Le Cambodge entre l'embellie et les cauchemars
Les nuits des Cambodgiens, qui ont survécu au génocide khmer rouge, sont terribles. Vingt cinq ans après, même si pour avoir la paix beaucoup font semblant d'oublier, les horreurs du passé les rattrapent dans leur sommeil. Ici comme au Rwanda, l'insomnie et les cauchemars sont le lot quotidien des rescapés. Et le procès des Khmers rouges, qui doit faire surgir la vérité au grand jour, est sans cesse différé, perpétuant les souffrances nocturnes.
Après avoir enfin voté une loi instituant le tribunal chargé de juger des responsables khmers rouges, le Parlement cambodgien vient de découvrir qu'il lui fallait au préalable modifier le code pénal, car ce dernier était contraire à la constitution. Un détail qui risque fort de reporter l'ouverture du procès tant attendu à l'année prochaine voire aux calendes grecques.
S'il n'y avait ce terrible héritage du génocide, le Cambodge serait un pays en voie de développement comme tant d'autres, un pays parmi les moins avancés, dont 36% de la population vivent sous le seuil de pauvreté Le petit royaume est confronté à la pression croissante des paysans sans terre, quelque 13% de la population ainsi qu'à une déforestation massive, propice aux inondations, aux sécheresses. Et Phnom-Penh, où cohabitent les nouveaux riches aux villas opulentes et des cohortes de mendiants et de squatters, devient une ville dangereuse.
Seulement, dans son malheur, le Cambodge a plus de chance que d'autres. Les beautés des temples d'Angkor attirent des centaines de milliers de touristes par an. Et les bonnes fées de la communauté internationale notamment, les premiers donateurs, le Japon et la France, offrent une aide généreuse au petit royaume: 548 millions de dollars l'an dernier pour quelque 12 millions de Cambodgiens. Une aide soumise à des efforts en matière de lutte anti-corruption, de bonne gouvernance.

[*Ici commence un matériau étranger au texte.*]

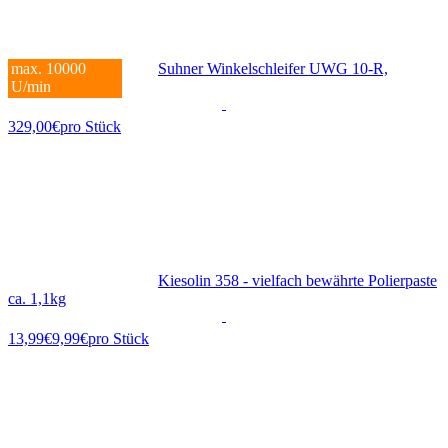
Suhner Winkelschleifer UWG 10-R,
max. 10000
1050W, 230V
U/min
329,00€
pro Stück
Kiesolin 358 - vielfach bewährte Polierpaste
ca. 1,1kg
9,99€
pro Stück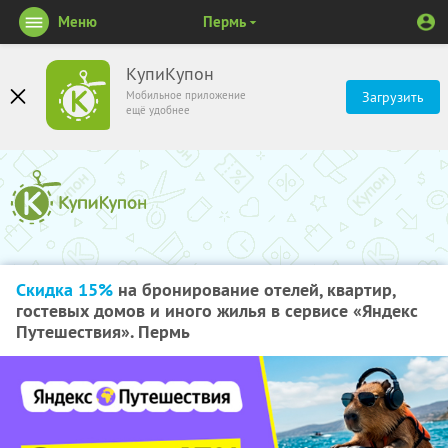
Меню
Пермь
КупиКупон
Мобильное приложение
Загрузить
ещё удобнее
Скидка 15%
на бронирование отелей, квартир,
гостевых домов и иного жилья в сервисе «Яндекс
Путешествия». Пермь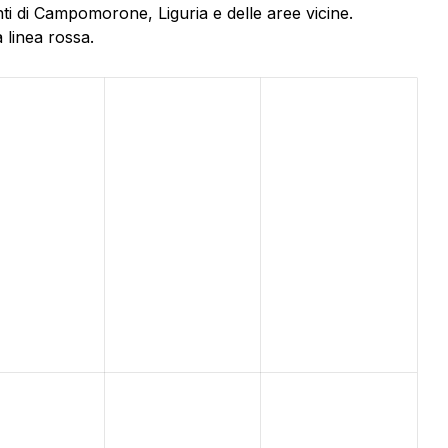
ti di Campomorone, Liguria e delle aree vicine.
 linea rossa.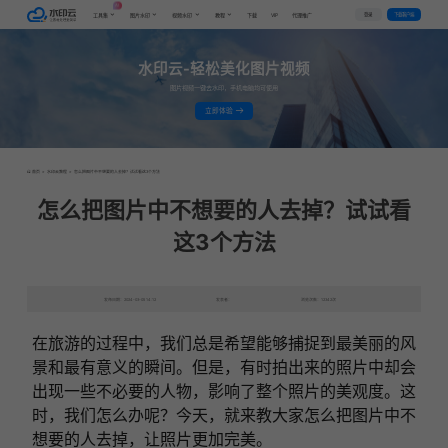
AI
VIP
登录
下载客户端
工具集
图片水印
视频水印
教程
下载
代理推广
水印云-轻松美化图片视频
图片视频一键去水印，手机电脑均可使用
立即体验
首页
>
水印云教程
>
怎么把图片中不想要的人去掉？试试看这3个方法
怎么把图片中不想要的人去掉？试试看
这3个方法
发布日期：2024-03-05 14:12
发表者：
浏览次数：12342次
在旅游的过程中，我们总是希望能够捕捉到最美丽的风
景和最有意义的瞬间。但是，有时拍出来的照片中却会
出现一些不必要的人物，影响了整个照片的美观度。这
时，我们怎么办呢？今天，就来教大家怎么把图片中不
想要的人去掉，让照片更加完美。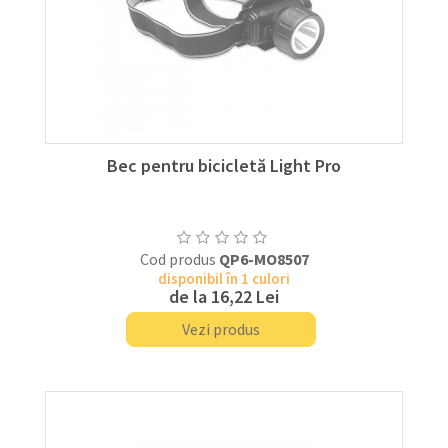
Bec pentru bicicletă Light Pro
Cod produs
QP6-MO8507
disponibil în 1 culori
de la
16,22 Lei
Vezi produs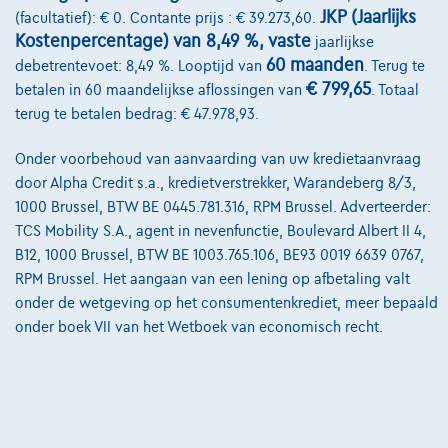
Contact
JKP (Jaarlijks
(facultatief): € 0. Contante prijs : € 39.273,60.
Kostenpercentage) van 8,49 %, vaste
jaarlijkse
60 maanden
debetrentevoet: 8,49 %. Looptijd van
. Terug te
€ 799,65
betalen in 60 maandelijkse aflossingen van
. Totaal
@2024 TCS Mobility SA/NV Copyright
terug te betalen bedrag: € 47.978,93.
Algemene Voorwaarden
Onder voorbehoud van aanvaarding van uw kredietaanvraag
Bijstandsvoorwaarden
door Alpha Credit s.a., kredietverstrekker, Warandeberg 8/3,
1000 Brussel, BTW BE 0445.781.316, RPM Brussel. Adverteerder:
Privacyverklaring
TCS Mobility S.A., agent in nevenfunctie, Boulevard Albert II 4,
B12, 1000 Brussel, BTW BE 1003.765.106, BE93 0019 6639 0767,
Cookiebeleid
RPM Brussel. Het aangaan van een lening op afbetaling valt
Kwaliteitscharter
onder de wetgeving op het consumentenkrediet, meer bepaald
onder boek VII van het Wetboek van economisch recht.
Site Map
Login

Outre la lutte contre la pauvreté dans les campagnes, les priorités du gouvernement de Hun Sen sont de réduire les effectifs de l'armée, de former les personnels qualifiés décimés par le régime khmer rouge, des magistrats, des policiers, des enseignants. Au-delà de l'efficacité. Il en va de la restauration d'un état de droit. Car à force d'avoir du chaparder pour survivre sous les Khmers rouges, de s'être refermé sur soi, des Cambodgiens disent avoir perdu leurs repères et leurs valeurs. Une honte qui s'ajoute aux tourments de la nuit.